> _本文_
——

文部科学省は6月28日、大学病院で診療しているにもかかわらず給与が支給されていない医師・歯科医師が、全国で少なくとも2191人確認されたとの調査結果を公表した。調査を受け同省は、全国の国公私立大学長宛てに、適切な労務管理と雇用契約の締結を求める通知を発出した。今後、改善策の履行状況を確認する方針。
調査は今年1~5月に、文科省が全国の大学に依頼し、99大学108附属病院(本院)で診療に従事した教員以外の医師・歯科医師3万1801人に実施したもの。昨年9月期の給与(謝金を含む)の支給状況や今後に向けた改善策などを尋ねた。回答に当たっては出勤簿の確認のほか該当者への聴き取りなども実施し、大学当局だけで判断せず学内外の弁護士等に確認するという要件を付した。
給与の支給状況をみると、大学病院が給与を支給していたのは2万4712人(104病院)。3594人(66病院)については、「自己研鑽・自己研究目的で診療に従事している」「別の本務先から給与が支給されている」など、“合理的な理由”があるとして支給していなかった。
一方、大学病院が給与を支給しておらず、今後あるいは遡及も含め支払うこととした者は、全体の7%に当たる2191人。うち1440人(35病院)には“合理的な理由”によって支給していなかったが、751人(27病院)には“合理的な理由”なく支給しておらず、労働上限時間を超えて診療に従事していた者も確認された。1304人(7病院)は引き続き精査が必要と判断された。
雇用契約については調査時点で6571人(21%)が未締結、6098人(19%)は労災保険に未加入だった。

——

> _データ一覧_

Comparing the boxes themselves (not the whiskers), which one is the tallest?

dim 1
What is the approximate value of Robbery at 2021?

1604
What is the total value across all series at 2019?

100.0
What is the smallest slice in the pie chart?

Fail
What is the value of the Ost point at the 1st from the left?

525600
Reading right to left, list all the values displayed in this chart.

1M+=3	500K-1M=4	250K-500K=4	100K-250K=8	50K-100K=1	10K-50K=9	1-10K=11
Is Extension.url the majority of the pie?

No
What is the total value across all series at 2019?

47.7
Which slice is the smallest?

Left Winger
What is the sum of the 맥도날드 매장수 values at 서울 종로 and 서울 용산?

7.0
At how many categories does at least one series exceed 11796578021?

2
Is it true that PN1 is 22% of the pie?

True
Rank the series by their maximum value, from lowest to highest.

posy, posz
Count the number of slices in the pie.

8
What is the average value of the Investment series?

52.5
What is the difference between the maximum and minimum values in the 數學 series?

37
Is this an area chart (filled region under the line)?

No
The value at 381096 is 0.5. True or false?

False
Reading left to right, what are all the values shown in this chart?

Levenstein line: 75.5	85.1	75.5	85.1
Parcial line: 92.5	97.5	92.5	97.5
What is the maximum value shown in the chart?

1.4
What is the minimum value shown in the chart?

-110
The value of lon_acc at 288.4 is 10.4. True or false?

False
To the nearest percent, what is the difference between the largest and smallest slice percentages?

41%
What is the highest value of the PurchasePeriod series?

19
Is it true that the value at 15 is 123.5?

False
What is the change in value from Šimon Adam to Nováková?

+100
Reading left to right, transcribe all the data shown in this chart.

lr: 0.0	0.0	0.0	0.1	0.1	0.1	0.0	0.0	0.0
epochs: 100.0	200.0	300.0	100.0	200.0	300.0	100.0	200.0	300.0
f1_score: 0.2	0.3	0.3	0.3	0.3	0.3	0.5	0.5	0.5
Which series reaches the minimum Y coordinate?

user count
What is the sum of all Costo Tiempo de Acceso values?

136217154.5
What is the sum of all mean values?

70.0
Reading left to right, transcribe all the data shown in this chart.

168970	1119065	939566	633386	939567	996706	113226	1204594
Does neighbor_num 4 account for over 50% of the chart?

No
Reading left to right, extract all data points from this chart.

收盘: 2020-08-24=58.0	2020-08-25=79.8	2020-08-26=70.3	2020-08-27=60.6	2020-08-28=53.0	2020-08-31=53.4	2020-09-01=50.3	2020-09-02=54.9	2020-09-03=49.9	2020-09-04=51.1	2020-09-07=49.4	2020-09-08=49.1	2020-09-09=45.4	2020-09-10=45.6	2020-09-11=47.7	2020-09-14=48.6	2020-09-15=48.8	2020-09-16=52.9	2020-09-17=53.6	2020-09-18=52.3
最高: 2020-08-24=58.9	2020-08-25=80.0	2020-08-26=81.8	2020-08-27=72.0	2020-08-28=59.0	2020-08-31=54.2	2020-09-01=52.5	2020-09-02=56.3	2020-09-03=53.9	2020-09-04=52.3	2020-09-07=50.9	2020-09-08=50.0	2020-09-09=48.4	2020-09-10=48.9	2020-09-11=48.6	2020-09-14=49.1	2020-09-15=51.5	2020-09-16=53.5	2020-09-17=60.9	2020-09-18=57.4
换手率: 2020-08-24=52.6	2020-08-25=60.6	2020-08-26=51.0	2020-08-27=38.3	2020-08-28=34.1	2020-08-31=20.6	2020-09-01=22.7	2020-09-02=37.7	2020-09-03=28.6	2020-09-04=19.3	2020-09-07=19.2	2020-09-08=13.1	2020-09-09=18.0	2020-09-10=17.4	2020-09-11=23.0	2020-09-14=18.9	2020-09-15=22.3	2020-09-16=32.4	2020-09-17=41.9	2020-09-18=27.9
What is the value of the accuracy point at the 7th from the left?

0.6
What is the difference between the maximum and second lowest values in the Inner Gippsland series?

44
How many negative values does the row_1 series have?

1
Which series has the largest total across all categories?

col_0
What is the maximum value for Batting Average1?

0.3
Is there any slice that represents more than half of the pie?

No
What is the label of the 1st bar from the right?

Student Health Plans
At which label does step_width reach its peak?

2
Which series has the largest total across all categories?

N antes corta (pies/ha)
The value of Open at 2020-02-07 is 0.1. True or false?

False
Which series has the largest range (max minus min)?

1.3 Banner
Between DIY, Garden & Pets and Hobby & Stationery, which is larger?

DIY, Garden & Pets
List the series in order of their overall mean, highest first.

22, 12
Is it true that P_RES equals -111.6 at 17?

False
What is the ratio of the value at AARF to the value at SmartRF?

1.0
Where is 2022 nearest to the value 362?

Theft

——

> _課題_
本文のうち、「一方、大学病院が給与を支給し」から「続き精査が必要と判断された。」までの部分を、両端を含めてそのまま書き写してください。

> _解答例_
一方、大学病院が給与を支給しておらず、今後あるいは遡及も含め支払うこととした者は、全体の7%に当たる2191人。うち1440人(35病院)には“合理的な理由”によって支給していなかったが、751人(27病院)には“合理的な理由”なく支給しておらず、労働上限時間を超えて診療に従事していた者も確認された。1304人(7病院)は引き続き精査が必要と判断された。